Caffè Corretto – Fenway Park

Un grande successo, di pubblico sugli spalti, come ignorare le due squadre di under 19 finaliste, le squadre di serie c, le squadre maggiori dei club che schieravano una under in finale e un manipolo di coraggiosi parenti.

Mirabolante risultato d’ascolti per questa Coppa Italia di futsal femminile. Vero? Tanto da non riuscire a battere L’Ingrediente Perfetto che sul La7 ha segnato 83.000 spettatori, l’1.2 di share. Una kermesse sportiva conclusasi solo qualche giorno fa ma il suo eco mediatico rimbalza ancora oggi su tutti i quotidiani principali italiani. Tipo Cotto e Mangiato, L’Uncinetto per Tutti e San Vattelappesca Oggi.

Se c’è però una immagine che mi ha particolarmente colpito in questa meravigliosa manifestazione è quella della premiazione della Serie A femminile. Come raccontarvela, vediamo… Così: ve lo immaginate Ciferin esultare insieme al Manchester City che alza la Coppa dei Campioni perché è amico di Khaldun al-Mubarak, no vero? Desterebbe qualche malevolo pensiero altrimenti.

Mentre attendiamo tutti di vedere diecimila spettatori sugli spalti della finale scudetto, in gara unica nel Palazzo Wanny di Firenze, una struttura da 5000 posti tutti esauriti, andava in scena gara due della finale scudetto di Volley Femminile. Oddio, non in gara unica? Non capiscono nulla questi del volley. Quella disciplina che qualche anno fa, il presidente d’allora raccontava avesse meno tesserate del futsal femminile. Da allora il presidente è cambiato, ma solo quello. Come so che erano tutti esauriti, perché il posto disponibile in sala stampa era direttamente a bordo campo, in piedi e solo per uno. Scusa Claudia.

Vien da chiedersi cosa è accaduto al movimento del femminile nelle ultime due gestioni politiche perché sebbene alcuni addendi siano cambiati, altri non lo sono affatto. Meno squadre, più instabili economicamente, un deciso impoverimento tecnico e una caduta verticale del livello arbitrale. Delle dodici squadre iscritte alla Serie A femminile, sei hanno vinto meno della metà delle partite alle quali hanno partecipato, il 50 per cento. Quella stessa percentuale ha subito almeno 70 gol, in 21 partite.

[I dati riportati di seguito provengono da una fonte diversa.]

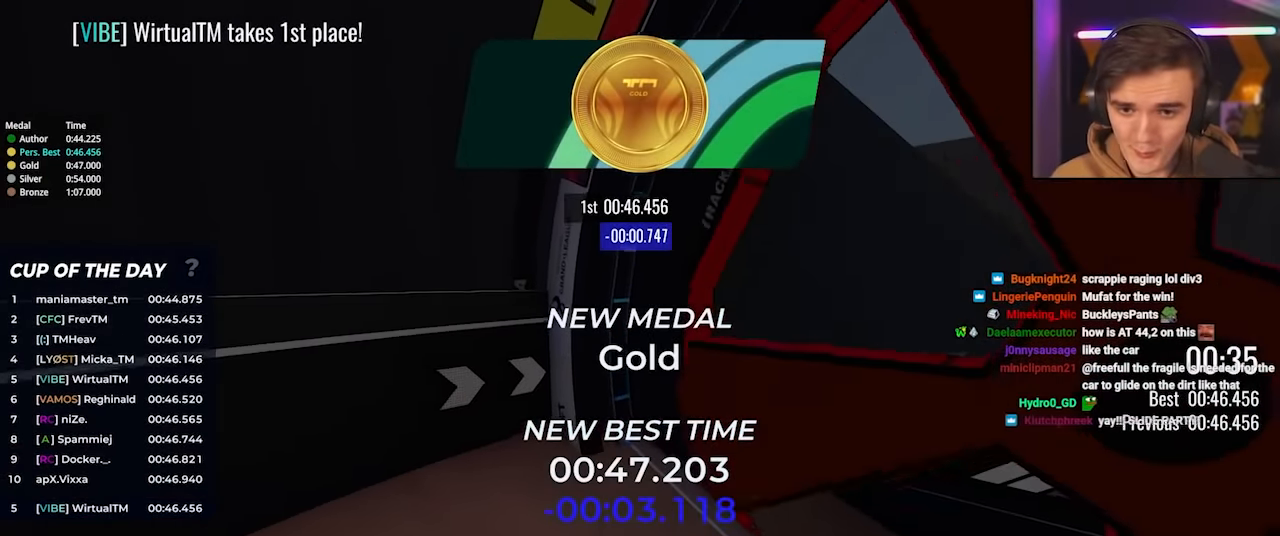
{"keys": ["up"], "events": []}
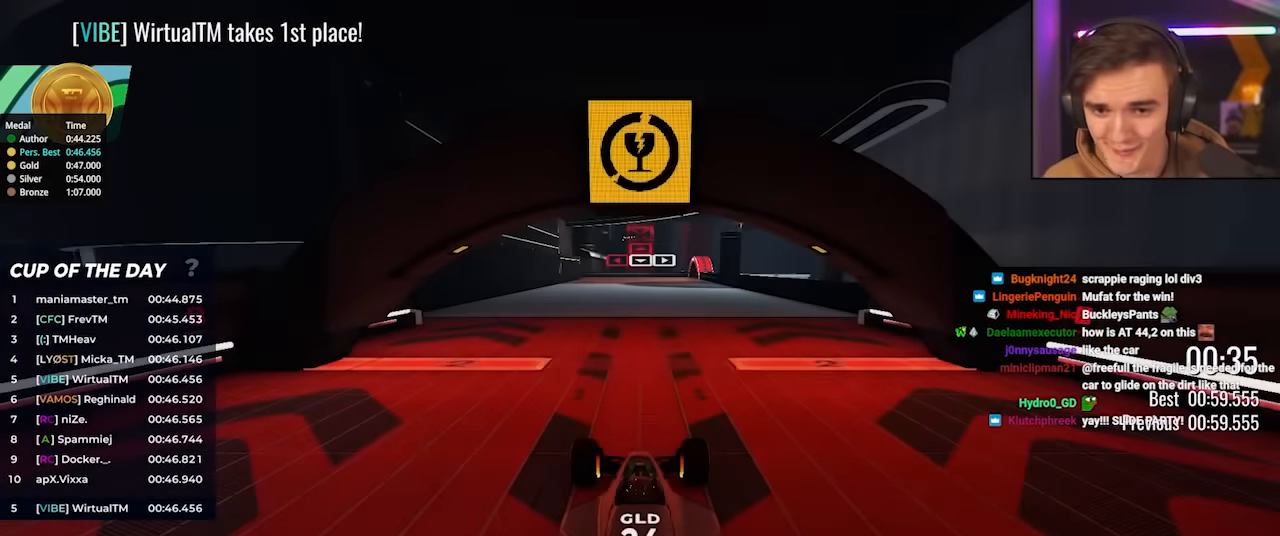
{"keys": ["up"], "events": []}
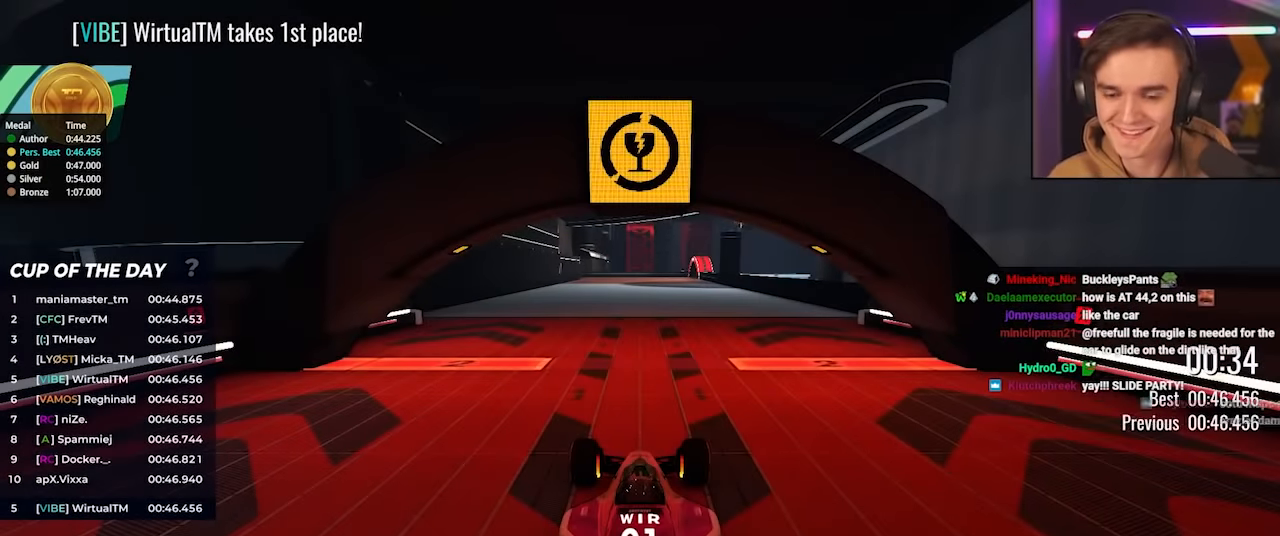
{"keys": ["up"], "events": []}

Certamente una Premier League.

Però le ragazze si sono sicuramente divertite, a viaggiare in quindici in un Van, perché il bisogno di farsi vedere, quindi d’esistere nella società dell’immagine conta più d’ogni altra cosa. Peccato che questo non sia l’elemento che rende vendibile un prodotto. Non basta nemmeno vincere il Mondiale, quello di calcio, con indosso al maglia della Spagna, come ha raccontato in una recentissima intervista il pallone d’oro, quello vero,
Aitana Bonmatí. Se lei che gioca nel Barcellona, quello sempre “vero”, vi racconta che non è cambiato nulla nella percezione del calcio femminile in Spagna cosa state facendo voi per cambiare quella del futsal femminile, attaccate i volantini? Operazione utile quando c’erano i ciclostili, forse.

In Italia sono arrivate a fare la differenza: svedesi, finlandesi, arriveranno francesi e tutte quelle grandi scuole calcistiche che al femminile dominano già il continente, senza che mai le ragazze italiane anche prese a prestito dal calcio siano abbastanza tecnicamente rilevanti da scalzare gli import. Arriva a grandi passi il Mondiale femminile, arriveranno l’Iran e le altre squadre asiatiche al femminile. Noi le accoglieremo con folle oceaniche nelle stupenda struttura di Bassano del Grappa, almeno lì lo spritz costava 3 euro.